SUCH A SURGE - Alpha
Mehr über Such A Surge
- Genre:
- Crossover
- Label:
- Nuclear Blast
- Release:
- 04.04.2005
- Überfall
- O.K.
- Was jetzt?
- Alles was mir fehlt
- Zu allem bereit
- Radiosong
- Mein Tag
- Instant Replay
- Nachtaktiv
- Blender
- Mission erfüllt
- Monster
"Alpha" heißt die neue Scheibe von SUCH A SURGE, und das Cover erinnert nicht von ungefähr an den Planet der Affen.
Das Gefühl, vom immer weiter um sich greifenden Sozialdarwinismus rechts überholt zu werden, gehörte seit jeher zum Grundtenor der Braunschweiger Band.
Des Öfteren schon nahm man dort die Verweigerungshaltung ein, prangerte die Kälte der Gesellschaft an und setzte sich nicht zuletzt auch bewusst von den Schafen im Musikgeschäft ab, die sich mit Blick aufs schnelle Geld zum King-of-a-Day-Schafott für ehedem gehypete One-Hit-Wonders führen ließen.
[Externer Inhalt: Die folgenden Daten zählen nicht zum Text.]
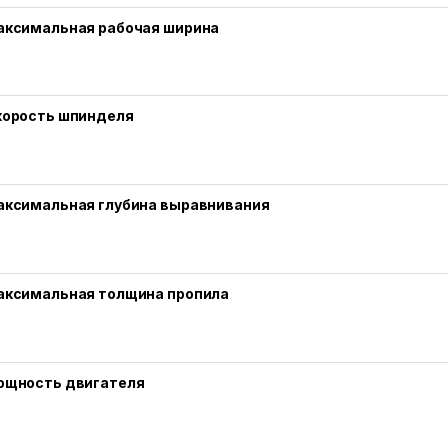
аксимальная рабочая ширина
корость шпинделя
аксимальная глубина выравнивания
аксимальная толщина пропила
ощность двигателя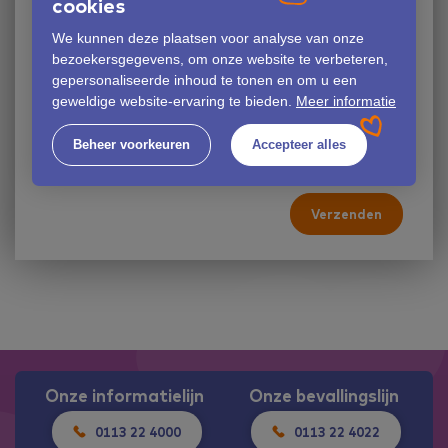
cookies
Upload jouw motivatiebrief (geen jpg- of
jpeg-bestand)
We kunnen deze plaatsen voor analyse van onze
bezoekersgegevens, om onze website te verbeteren,
Bestand kiezen
gepersonaliseerde inhoud te tonen en om u een
geweldige website-ervaring te bieden.
Meer informatie
Beheer voorkeuren
Accepteer alles
Verzenden
Onze informatielijn
Onze bevallingslijn
0113 22 4000
0113 22 4022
Die letzte Konsequenz aus der immer wieder propagierten Ehrlichkeit führte sie schließlich ins "Rotlicht", wo auch die eigene Ungenügsamkeit in selbiges gezerrt wurde, wo Schmerz und Wut sich mit Paranoia paarten, wo die Nerven blank lagen und ihr zynisches Aufbegehren teilweise eben doch an das letzte Zucken eines zwar trotzigen aber dennoch zur Schlachtbank geführten Opferlamms erinnerte.
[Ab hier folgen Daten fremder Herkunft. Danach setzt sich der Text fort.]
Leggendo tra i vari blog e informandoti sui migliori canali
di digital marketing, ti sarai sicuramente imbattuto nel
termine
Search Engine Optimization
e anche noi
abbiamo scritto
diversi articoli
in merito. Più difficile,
Nun, SUCH A SURGE scheinen sich von der großen Depression befreit und den blutigen Schafspelz abgeworfen zu haben, um nun den Wolf, das Alpha-Tier, in sich zum Vorschein zu bringen - oder doch zumindest den Leithammel zu geben: »Ihr habt uns unterschätzt, diesmal kommen wir nicht allein. Die Druckwelle wird diesmal heftig sein.« (aus 'Zu allem bereit')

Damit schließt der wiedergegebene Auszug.